To which object or level is an Azure role-based access control (RBAC) role applied? - resource lock - scope - resource tag - policy
scope An Azure RBAC role is applied to a scope, which is a resource or set of resources that the access applies to. Resource locks prevent the accidental change or deletion of a resource. Resource tags are used to locate and act on resources associated with specific workloads, environments, business units, and owners. Policies enforce different rules across resource configurations so that the configurations stay compliant with corporate standards.
Which type of cloud service model is typically licensed through a monthly or annual subscription? - Infrastructure as a service (IaaS) - platform as a service (PaaS) - software as a service (SaaS)
software as a service (SaaS) SaaS is software that is centrally hosted and managed for you and your users or customers. Usually, one version of the application is used for all customers, and it is licensed through a monthly or annual subscription. PaaS and IaaS use a consumption-based model, so you only pay for what you use.
What is high availability in a public cloud environment dependent on? - the service-level agreement (SLA) that you choose - the vertical scalability of an app - cloud-based backup retention limits - capital expenditures
the service-level agreement (SLA) that you choose Different services have different SLAs. Sometimes different tiers of the same service will offer different SLAs, which can increase or decrease the promised availability.

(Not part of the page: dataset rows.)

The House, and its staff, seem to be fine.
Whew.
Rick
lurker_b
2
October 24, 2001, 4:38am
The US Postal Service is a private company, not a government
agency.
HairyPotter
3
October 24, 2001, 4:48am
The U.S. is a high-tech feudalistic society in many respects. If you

What is the purpose of defense in depth? - to enable you to locate and act on resources that are associated with specific workloads, environments, business units, and owners - to manage policies that control or audit resources so that the configurations stay compliant with corporate standards - to protect information and prevent it from being stolen by those who are unauthorized to access it - to evaluate resources and make recommendations to help improve reliability and performance
to protect information and prevent it from being stolen by those who are unauthorized to access it The objective of defense in depth is to protect information and prevent it from being stolen by those who are unauthorized to access it.